_Task prompt_
Rewrite the items from the start through the line that contains "Warum das klassische Mode", both ends included, with "clients" replaced by "utilisateurs" and everything else unchanged.

_Source data_
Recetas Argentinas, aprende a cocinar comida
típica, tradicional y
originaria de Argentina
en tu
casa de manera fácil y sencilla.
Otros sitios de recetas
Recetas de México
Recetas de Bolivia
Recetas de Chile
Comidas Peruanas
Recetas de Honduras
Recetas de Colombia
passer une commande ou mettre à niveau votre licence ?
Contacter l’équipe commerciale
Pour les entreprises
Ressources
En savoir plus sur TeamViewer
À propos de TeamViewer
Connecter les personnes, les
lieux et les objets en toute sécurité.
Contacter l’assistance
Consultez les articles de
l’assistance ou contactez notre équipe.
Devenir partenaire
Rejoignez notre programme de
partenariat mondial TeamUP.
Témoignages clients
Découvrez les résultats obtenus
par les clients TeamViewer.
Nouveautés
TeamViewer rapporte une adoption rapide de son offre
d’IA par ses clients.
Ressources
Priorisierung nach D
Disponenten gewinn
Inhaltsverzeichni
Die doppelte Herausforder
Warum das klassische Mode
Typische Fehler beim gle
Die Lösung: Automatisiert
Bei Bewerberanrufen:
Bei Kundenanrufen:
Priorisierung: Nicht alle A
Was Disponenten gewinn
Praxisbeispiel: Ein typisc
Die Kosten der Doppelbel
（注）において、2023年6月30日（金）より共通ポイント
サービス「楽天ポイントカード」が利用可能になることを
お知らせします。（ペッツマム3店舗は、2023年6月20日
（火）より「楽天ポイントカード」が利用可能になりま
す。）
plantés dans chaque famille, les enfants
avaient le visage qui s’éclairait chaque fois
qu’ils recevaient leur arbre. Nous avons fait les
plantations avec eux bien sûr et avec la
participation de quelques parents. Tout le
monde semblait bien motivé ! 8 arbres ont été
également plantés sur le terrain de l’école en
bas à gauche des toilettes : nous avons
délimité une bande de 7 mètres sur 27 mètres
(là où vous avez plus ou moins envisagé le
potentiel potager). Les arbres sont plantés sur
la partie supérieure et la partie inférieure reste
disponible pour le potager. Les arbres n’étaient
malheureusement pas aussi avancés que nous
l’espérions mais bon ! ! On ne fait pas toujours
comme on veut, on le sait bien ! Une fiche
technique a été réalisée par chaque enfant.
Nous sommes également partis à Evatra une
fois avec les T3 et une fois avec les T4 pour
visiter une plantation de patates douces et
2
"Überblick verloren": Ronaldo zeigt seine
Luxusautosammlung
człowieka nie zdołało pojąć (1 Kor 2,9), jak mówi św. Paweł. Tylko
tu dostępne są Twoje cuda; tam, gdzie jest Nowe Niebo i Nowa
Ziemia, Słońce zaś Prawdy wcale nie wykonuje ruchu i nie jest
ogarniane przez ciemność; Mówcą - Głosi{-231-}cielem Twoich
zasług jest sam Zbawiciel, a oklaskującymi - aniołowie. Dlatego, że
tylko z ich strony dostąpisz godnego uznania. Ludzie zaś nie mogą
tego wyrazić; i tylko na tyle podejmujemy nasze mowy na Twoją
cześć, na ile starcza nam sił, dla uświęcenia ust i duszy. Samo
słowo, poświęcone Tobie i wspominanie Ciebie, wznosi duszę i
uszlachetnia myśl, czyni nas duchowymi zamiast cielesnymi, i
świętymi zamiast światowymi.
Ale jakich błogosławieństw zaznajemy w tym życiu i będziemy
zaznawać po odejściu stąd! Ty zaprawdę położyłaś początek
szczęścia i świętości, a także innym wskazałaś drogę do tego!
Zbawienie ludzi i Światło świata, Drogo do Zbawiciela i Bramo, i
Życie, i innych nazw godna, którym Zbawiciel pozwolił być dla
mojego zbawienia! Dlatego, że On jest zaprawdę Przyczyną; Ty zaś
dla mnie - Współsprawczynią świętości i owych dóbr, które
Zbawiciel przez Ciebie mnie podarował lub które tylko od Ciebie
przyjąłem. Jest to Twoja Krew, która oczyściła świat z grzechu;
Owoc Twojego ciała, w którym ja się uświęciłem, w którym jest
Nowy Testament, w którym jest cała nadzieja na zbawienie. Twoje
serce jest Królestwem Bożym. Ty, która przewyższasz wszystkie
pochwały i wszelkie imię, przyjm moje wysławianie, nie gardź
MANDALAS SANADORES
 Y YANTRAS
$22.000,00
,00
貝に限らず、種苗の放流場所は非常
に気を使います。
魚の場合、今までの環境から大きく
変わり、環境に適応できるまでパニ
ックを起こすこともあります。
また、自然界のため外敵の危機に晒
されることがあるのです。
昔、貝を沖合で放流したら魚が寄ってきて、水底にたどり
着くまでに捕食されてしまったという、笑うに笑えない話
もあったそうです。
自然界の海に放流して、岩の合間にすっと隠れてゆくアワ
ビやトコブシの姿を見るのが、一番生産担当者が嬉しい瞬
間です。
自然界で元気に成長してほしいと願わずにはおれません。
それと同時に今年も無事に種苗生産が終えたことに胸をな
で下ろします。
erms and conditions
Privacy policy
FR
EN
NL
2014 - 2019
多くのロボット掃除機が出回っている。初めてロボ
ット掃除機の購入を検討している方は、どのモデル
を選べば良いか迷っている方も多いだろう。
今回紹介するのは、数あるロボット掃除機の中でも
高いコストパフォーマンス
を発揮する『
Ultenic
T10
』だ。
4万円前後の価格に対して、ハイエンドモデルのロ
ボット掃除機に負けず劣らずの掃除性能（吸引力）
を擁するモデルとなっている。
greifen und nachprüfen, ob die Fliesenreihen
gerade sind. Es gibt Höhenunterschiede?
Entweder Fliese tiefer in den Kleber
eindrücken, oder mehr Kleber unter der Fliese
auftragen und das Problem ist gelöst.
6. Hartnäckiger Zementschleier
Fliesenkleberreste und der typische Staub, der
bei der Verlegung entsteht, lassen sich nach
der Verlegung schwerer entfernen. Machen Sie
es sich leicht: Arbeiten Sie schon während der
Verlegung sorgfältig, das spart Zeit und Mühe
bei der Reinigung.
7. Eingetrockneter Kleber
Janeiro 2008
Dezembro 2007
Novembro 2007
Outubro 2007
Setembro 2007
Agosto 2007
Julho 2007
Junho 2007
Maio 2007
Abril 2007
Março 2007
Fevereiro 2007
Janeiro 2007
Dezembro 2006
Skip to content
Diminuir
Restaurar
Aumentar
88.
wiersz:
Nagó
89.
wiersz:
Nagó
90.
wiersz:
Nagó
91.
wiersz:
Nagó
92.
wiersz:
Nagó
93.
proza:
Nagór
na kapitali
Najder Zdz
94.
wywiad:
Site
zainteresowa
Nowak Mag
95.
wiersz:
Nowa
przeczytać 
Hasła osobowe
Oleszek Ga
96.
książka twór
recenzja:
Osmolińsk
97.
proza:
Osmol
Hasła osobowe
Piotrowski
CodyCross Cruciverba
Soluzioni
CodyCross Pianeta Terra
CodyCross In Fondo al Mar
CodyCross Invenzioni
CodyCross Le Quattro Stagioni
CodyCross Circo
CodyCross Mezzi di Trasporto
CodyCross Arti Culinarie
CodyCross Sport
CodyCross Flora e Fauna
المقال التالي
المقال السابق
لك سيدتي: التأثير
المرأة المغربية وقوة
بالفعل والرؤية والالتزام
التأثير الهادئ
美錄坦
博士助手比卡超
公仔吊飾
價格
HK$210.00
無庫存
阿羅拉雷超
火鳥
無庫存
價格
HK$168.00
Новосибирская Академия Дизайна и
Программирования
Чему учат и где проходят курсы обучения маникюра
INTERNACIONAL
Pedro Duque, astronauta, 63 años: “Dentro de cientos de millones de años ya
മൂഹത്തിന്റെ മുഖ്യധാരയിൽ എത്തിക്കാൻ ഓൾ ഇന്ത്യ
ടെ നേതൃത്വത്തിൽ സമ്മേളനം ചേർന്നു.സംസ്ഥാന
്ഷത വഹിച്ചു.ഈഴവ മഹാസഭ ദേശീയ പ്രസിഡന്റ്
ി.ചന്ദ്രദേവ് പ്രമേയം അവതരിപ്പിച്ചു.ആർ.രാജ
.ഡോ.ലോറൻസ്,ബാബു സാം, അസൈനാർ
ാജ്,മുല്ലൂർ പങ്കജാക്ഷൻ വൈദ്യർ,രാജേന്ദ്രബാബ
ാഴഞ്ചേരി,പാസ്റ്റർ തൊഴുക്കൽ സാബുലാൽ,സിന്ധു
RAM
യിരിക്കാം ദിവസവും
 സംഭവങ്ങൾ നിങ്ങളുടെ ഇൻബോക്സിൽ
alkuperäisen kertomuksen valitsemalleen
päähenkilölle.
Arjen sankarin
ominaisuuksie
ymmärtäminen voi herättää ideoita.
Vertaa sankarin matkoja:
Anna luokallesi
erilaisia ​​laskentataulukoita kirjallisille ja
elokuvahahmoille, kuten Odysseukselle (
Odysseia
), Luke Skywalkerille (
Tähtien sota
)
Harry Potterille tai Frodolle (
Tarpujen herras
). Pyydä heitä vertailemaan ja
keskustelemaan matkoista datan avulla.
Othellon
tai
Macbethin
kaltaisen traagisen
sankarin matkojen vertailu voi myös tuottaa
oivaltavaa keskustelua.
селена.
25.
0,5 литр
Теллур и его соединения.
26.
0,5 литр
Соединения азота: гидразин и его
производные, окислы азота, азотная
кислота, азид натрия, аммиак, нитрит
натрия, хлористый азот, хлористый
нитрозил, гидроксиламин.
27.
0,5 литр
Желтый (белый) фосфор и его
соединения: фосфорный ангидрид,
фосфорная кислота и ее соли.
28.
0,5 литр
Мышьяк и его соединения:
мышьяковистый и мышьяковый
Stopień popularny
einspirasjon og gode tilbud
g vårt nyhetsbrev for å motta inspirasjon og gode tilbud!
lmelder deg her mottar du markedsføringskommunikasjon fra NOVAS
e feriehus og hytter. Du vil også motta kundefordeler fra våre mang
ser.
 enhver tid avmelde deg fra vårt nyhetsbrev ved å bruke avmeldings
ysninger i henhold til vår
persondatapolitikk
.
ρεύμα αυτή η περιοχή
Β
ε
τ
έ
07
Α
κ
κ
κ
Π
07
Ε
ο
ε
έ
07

_Result for this task_
Recetas Argentinas, aprende a cocinar comida
típica, tradicional y
originaria de Argentina
en tu
casa de manera fácil y sencilla.
Otros sitios de recetas
Recetas de México
Recetas de Bolivia
Recetas de Chile
Comidas Peruanas
Recetas de Honduras
Recetas de Colombia
passer une commande ou mettre à niveau votre licence ?
Contacter l’équipe commerciale
Pour les entreprises
Ressources
En savoir plus sur TeamViewer
À propos de TeamViewer
Connecter les personnes, les
lieux et les objets en toute sécurité.
Contacter l’assistance
Consultez les articles de
l’assistance ou contactez notre équipe.
Devenir partenaire
Rejoignez notre programme de
partenariat mondial TeamUP.
Témoignages utilisateurs
Découvrez les résultats obtenus
par les utilisateurs TeamViewer.
Nouveautés
TeamViewer rapporte une adoption rapide de son offre
d’IA par ses utilisateurs.
Ressources
Priorisierung nach D
Disponenten gewinn
Inhaltsverzeichni
Die doppelte Herausforder
Warum das klassische Mode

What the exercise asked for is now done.